▶ [WHAT THE EXERCISE ASKS]
Skip all lines in the entries below that come before the one containing "NEOPRINT s.r.o.". Repeat that line and the rest exactly.

┄┄┄┄┄┄

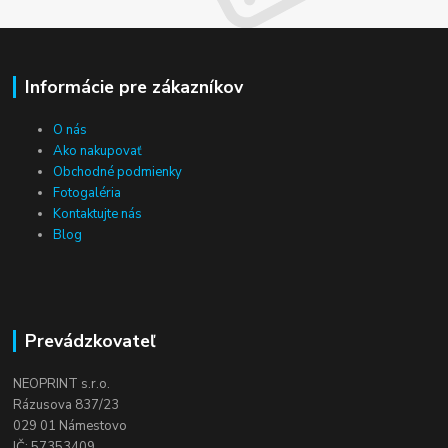
Informácie pre zákazníkov
O nás
Ako nakupovať
Obchodné podmienky
Fotogaléria
Kontaktujte nás
Blog
Prevádzkovateľ
NEOPRINT s.r.o.
Rázusova 837/23
029 01 Námestovo
IČ: 57353409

┄┄┄┄┄┄

▶ [SOLUTION TO THE PROBLEM]
NEOPRINT s.r.o.
Rázusova 837/23
029 01 Námestovo
IČ: 57353409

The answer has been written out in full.